§ **WORK TO COMPLETE**:
The response must contain every line below in which "Hosting" appears.

[DATA]

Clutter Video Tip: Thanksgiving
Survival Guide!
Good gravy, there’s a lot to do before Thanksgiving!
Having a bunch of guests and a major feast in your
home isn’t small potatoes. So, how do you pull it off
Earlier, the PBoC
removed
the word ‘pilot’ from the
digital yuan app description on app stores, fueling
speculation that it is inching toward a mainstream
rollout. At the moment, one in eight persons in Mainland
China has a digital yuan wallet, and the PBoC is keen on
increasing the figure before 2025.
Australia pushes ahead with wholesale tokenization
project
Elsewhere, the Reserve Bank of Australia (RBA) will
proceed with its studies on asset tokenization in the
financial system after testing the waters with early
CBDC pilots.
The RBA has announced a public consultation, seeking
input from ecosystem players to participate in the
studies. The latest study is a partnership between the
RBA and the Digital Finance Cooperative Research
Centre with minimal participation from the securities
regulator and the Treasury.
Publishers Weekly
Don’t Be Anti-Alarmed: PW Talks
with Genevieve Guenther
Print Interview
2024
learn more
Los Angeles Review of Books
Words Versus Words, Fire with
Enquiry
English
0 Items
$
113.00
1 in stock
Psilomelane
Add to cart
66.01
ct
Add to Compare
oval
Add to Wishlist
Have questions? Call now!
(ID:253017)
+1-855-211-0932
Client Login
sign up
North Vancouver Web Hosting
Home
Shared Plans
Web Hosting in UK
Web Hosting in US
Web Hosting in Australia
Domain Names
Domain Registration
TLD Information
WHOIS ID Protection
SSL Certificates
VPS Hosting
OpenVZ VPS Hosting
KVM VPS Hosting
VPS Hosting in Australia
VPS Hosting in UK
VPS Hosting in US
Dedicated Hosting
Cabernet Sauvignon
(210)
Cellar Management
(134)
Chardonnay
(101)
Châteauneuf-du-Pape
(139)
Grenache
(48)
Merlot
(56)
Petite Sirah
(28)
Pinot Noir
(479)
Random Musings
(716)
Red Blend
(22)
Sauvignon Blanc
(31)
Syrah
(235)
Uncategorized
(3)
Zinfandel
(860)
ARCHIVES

[/DATA]

§ **SOLUTION BELOW**:
North Vancouver Web Hosting
Web Hosting in UK
Web Hosting in US
Web Hosting in Australia
VPS Hosting
OpenVZ VPS Hosting
KVM VPS Hosting
VPS Hosting in Australia
VPS Hosting in UK
VPS Hosting in US
Dedicated Hosting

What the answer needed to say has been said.